Over the years, I've established a few basic best practices for developing a new product. I study the market and competitive landscape, learn about the customers and identify their pains and needs, and assess available capabilities.
That framework can apply to any product development initiative regardless of the industry, be it technology, consumer goods, or even service-based products. It's particularly relevant for industries on the cusp of disruption, such as small business insurance, where there's an equal amount of excitement and consternation about the straight-through underwriting trend.
Regardless of how you perceive the trend, it behooves every insurer to rethink its current product strategy.
Study the competitive landscape
The U.S. market for small business insurance, as measured by direct written premium, is at $100 billion, even though 40 percent of small businesses don't have insurance. We're looking at a huge, underpenetrated market, and the small business landscape is growing and dynamic.
Since 1990, as big business eliminated 4 million jobs, small businesses added 8 million new jobs. Ten to 12 percent of small businesses that have employees open and close each year. Not only is there an opportunity as the market stands today, but it's only going to grow! Here's the kicker: The vast majority of insurers still employ a traditional distribution model, with less than 2 percent of small commercial policies sold online. If we believe in the benefits of straight-through underwriting, all this points to a significant early-mover advantage.

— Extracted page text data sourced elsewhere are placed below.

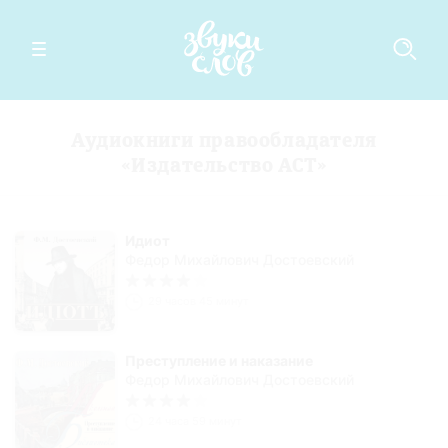
Аудиокниги правообладателя
«Издательство АСТ»
Идиот
Федор Михайлович Достоевский
29 часов 45 минут
Преступление и наказание
Федор Михайлович Достоевский
24 часа 59 минут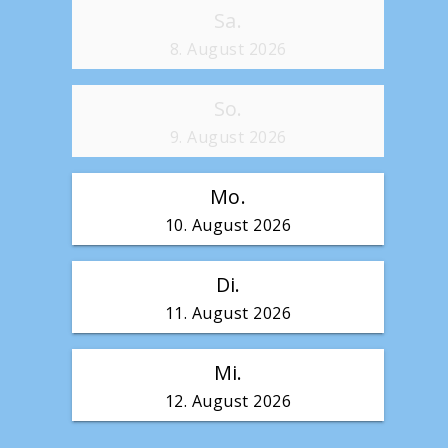
Sa.
8. August 2026
So.
9. August 2026
Mo.
10. August 2026
Di.
11. August 2026
Mi.
12. August 2026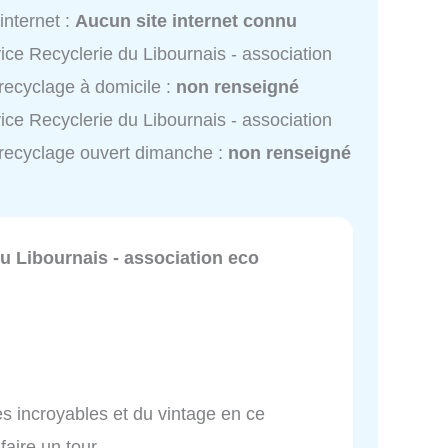
 internet :
Aucun site internet connu
ice Recyclerie du Libournais - association
recyclage à domicile :
non renseigné
ice Recyclerie du Libournais - association
recyclage ouvert dimanche :
non renseigné
u Libournais - association eco
es incroyables et du vintage en ce
faire un tour.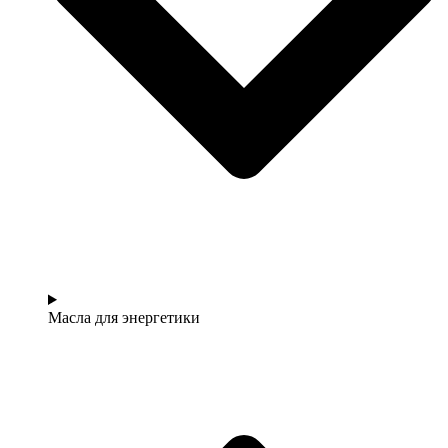
Масла для энергетики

Know the customers and identify their pains and needs
Small business owners behave like consumers but need business-ready products. Success in the small business marketplace requires an approach that blends enterprise business-to-business and consumer best practices. As much as half of the small business insurance market has shown a willingness to buy direct from an insurer over the Internet, but less than 2 percent of small commercial sales are online. This gap represents a tremendous opportunity.
Assess available capabilities
Most industries already use cloud-based software, workflow capabilities, Data-as-a-Service (DaaS), and sophisticated analytics capabilities effectively, but those capabilities are just emerging in commercial insurance. Not only is there a tremendous revenue opportunity, but margins can also be incredibly profitable.
Historically, small commercial loss ratios are low, while expense ratios are difficult to maintain, especially for insurers that can't effectively scale. Achieving success in straight-through underwriting will increase revenues with faster speed to quote and positive agent interactions. It will improve profitability with smarter risk selection and more efficient distribution and underwriting expenses.
No wonder small commercial and straight-through underwriting is such a hot topic.